◆ **WHAT THE EXERCISE ASKS**
In the exam paper below, how many marks is question 2 (c) worth?

(SOURCE PASSAGE begins)

MU Applied Mathematics 4 - December 2015 Exam Question Paper

MU Electronics and Telecom Engineering (Semester 4)
Applied Mathematics 4
December 2015

Total marks: --
Total time: --

INSTRUCTIONS
(1) Assume appropriate data and state your reasons
(2) Marks are given to the right of every question
(3) Draw neat diagrams wherever necessary

1 (a) Find the extremal of \( \int_{x_4}^{x_1} (2xy - y^{-/2}) dx \)

5 M

1 (b) Find an orthonormal basis for the subspaces of R³ by applying gram-Schmidt process where S={(1, 2, 0) (0, 3, 1)}.

5 M

1 (c) Show that Eigen values of unitary matrix are of unit modulus.

5 M

1 (d) Evaluate \( \int \dfrac {dz}{z^3 (z+4)} \text { where }|z|=4 \)

5 M

2 (a) Find the complete solution of \( \int^{x_1}_{z_0} (2xy - y^{1/2})dx \)

6 M

2 (b) Find the Eigen value and Eigen vectors of the matrix A^3 where \( A=\begin{bmatrix} 4 &6 &6 \\1 &3 &2 \\-1 &-5 &-2 \end{bmatrix} \)

6 M

2 (c) Find expansion of \( f(z) = \dfrac {1} {(1+z^2)(z+2)} \) indicating region of convergence.

8 M

3 (a) Verify Cayley-Hamilton Theorem and find the value A⁶⁴ for the matrix \( A= \begin{bmatrix} 1 &2 \\2 &-1 \end{bmatrix}\)

(SOURCE PASSAGE ends)
(GIVEN DATA begins)

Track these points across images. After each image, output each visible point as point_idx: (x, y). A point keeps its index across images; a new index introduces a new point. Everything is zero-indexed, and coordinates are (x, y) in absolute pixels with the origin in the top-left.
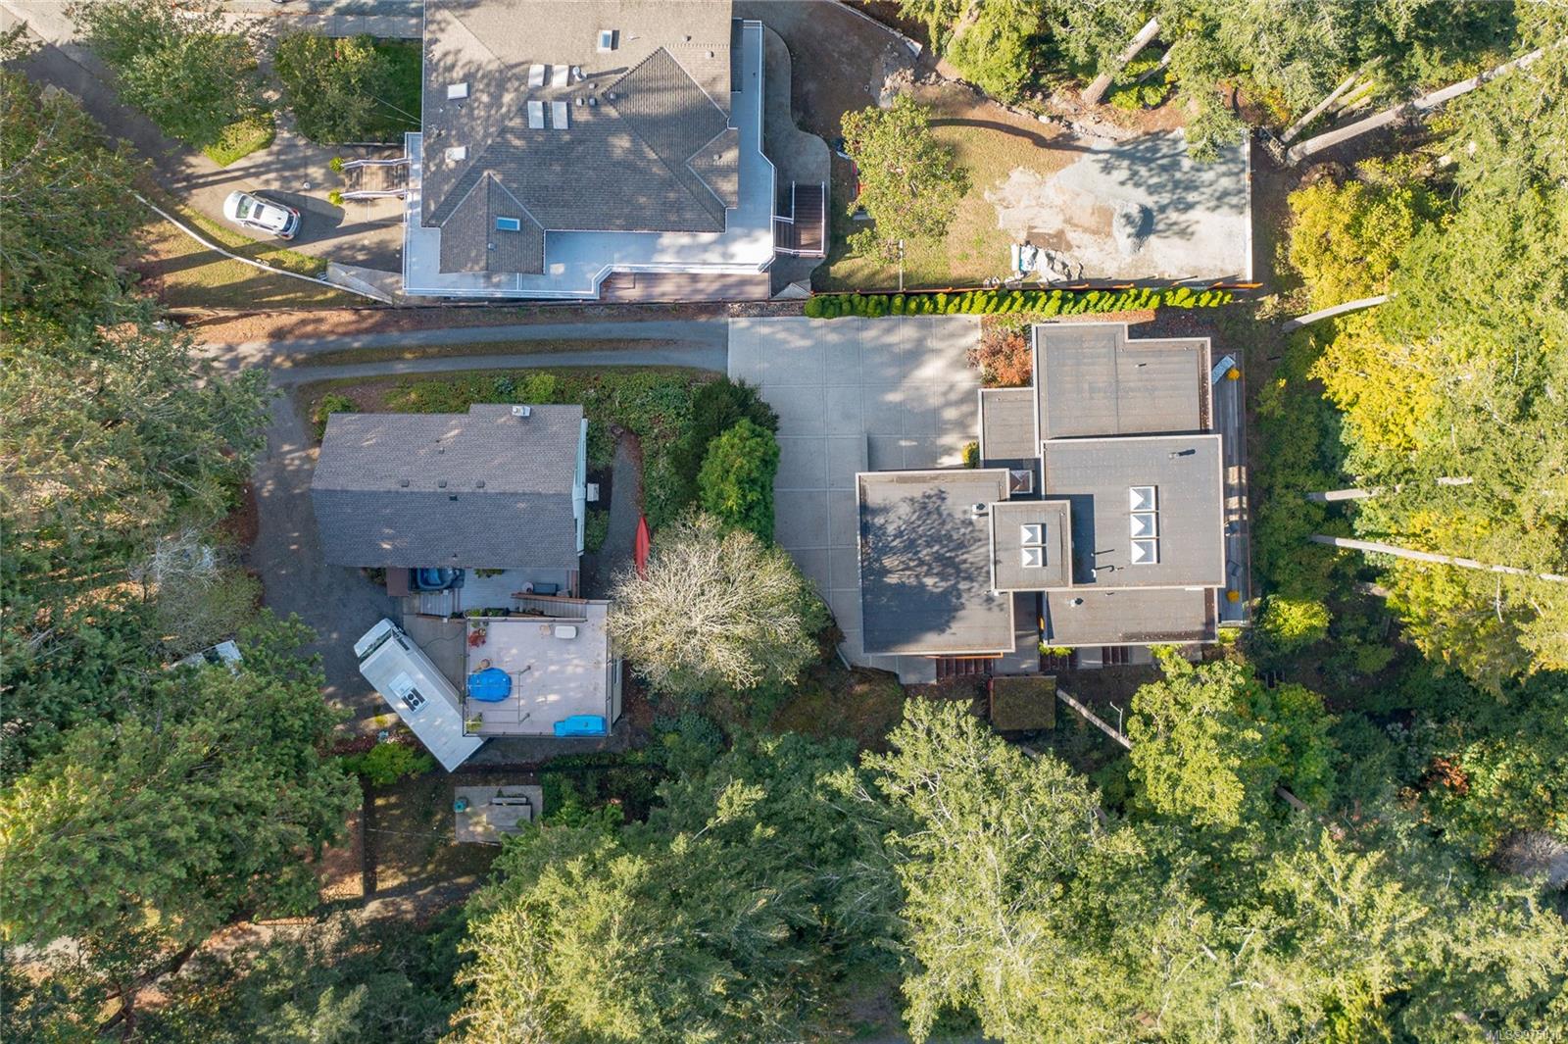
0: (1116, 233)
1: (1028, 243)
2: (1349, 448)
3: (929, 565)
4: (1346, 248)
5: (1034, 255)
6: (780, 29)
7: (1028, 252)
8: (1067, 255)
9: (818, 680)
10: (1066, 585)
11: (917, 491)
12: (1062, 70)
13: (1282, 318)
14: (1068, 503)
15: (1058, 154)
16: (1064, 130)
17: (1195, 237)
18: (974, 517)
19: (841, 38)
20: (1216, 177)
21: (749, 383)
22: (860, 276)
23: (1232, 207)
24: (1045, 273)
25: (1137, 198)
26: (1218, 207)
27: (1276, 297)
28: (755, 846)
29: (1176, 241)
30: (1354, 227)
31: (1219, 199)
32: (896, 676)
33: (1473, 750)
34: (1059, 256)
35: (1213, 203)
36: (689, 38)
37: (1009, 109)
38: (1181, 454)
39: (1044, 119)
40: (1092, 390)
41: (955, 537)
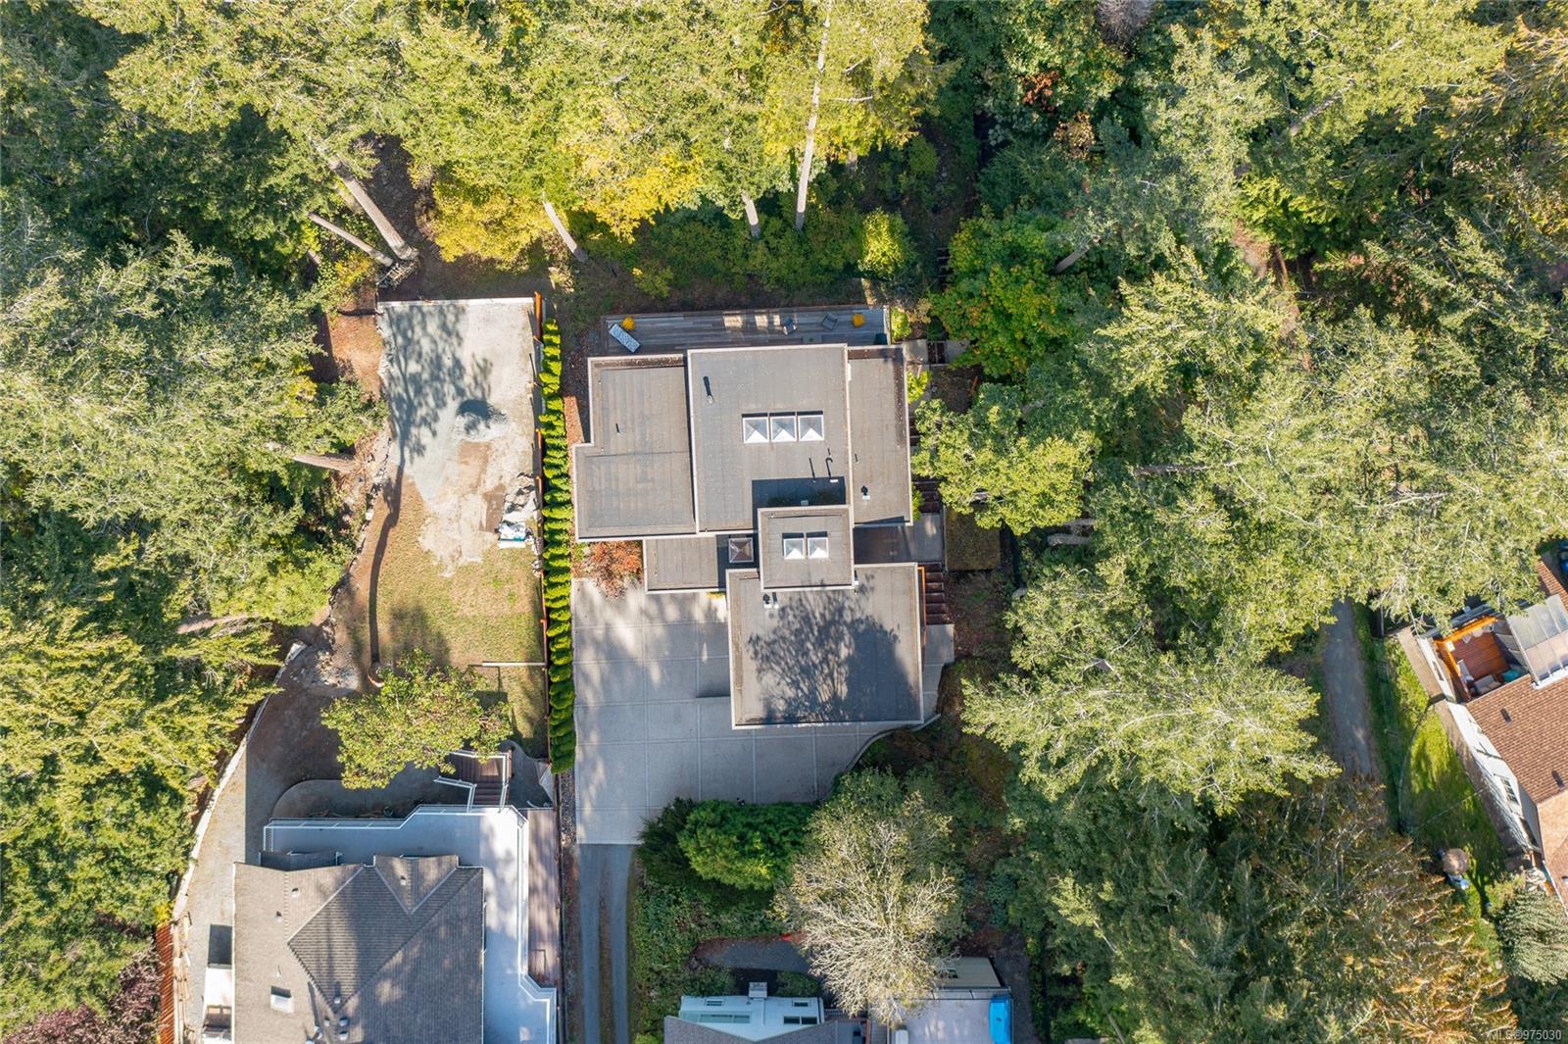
0: (487, 439)
1: (497, 531)
2: (703, 198)
3: (827, 652)
4: (498, 206)
5: (509, 524)
6: (278, 792)
7: (506, 531)
8: (509, 490)
9: (951, 749)
10: (846, 511)
11: (750, 666)
12: (321, 492)
13: (572, 262)
14: (760, 511)
15: (404, 500)
16: (380, 493)
17: (489, 356)
18: (777, 606)
19: (287, 728)
20: (427, 336)
21: (642, 828)
22: (530, 709)
23: (457, 320)
24: (528, 513)
25: (449, 418)
26: (458, 335)
27: (552, 269)
28: (1123, 899)
29: (492, 378)
30: (479, 197)
31: (449, 334)
32: (946, 667)
33: (1015, 64)
34: (510, 498)
35: (454, 341)
36: (279, 914)
37: (359, 551)
38: (709, 393)
39: (369, 516)
40: (644, 480)
41: (798, 626)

(GIVEN DATA ends)

◆ **WRITTEN SOLUTION**
8 marks